Cutworm (Agrotis spp.)
These are the caterpillars, 20-50mm long, of two species of noctuid moth - Agrotis ypsilon (greasy cutworm) and Agrotis segetum (turnip moth) which attack the stems of seedlings and young plants at ground level at night.
Females lay the eggs on all parts of the plant. A fortnight later, the caterpillars emerge, feeding on the leaves for a fortnight before moving into the surface layer of the soil. They feed here for a month or two before pupating in the soil to emerge as moths a fortnight later.
They are more common in dry, light soil and can be seen in the soil around the plants at night and can be recognised by the way they bend into a crescent ('C') shape when disturbed.

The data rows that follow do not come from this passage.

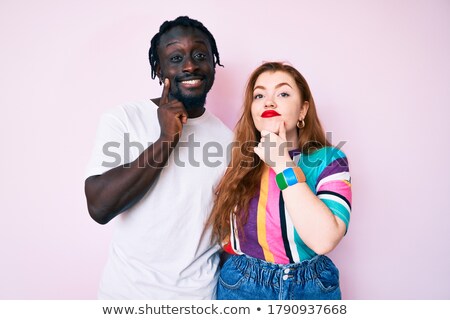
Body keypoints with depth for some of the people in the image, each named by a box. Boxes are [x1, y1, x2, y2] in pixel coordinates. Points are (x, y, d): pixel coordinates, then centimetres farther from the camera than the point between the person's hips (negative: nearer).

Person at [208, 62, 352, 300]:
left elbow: (324, 239, -27)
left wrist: (283, 165, -24)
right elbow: (221, 232, 7)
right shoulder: (237, 160, -5)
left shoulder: (328, 161, -11)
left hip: (311, 288, -1)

- Sudden wilting through partial damage or even complete severing of the stem at soil level.
Prevention & control
- Young plants are less vulnerable than seedlings so avoid direct sowing if badly affected
- Encourage predatory insects through mulching
- Where it is a known problem, sow more seedlings than you need to allow for losses
- Pick them off plants or from the soil at night - search around the base of newly toppled seedlings
- Turn the soil over well after cropping to expose caterpillars and pupae to predatory birds
- Young plants can also be protected by collars - old loo rolls, tin cans with both ends removed, section of drainpipe, etc. - which are sunk a few cm into the soil.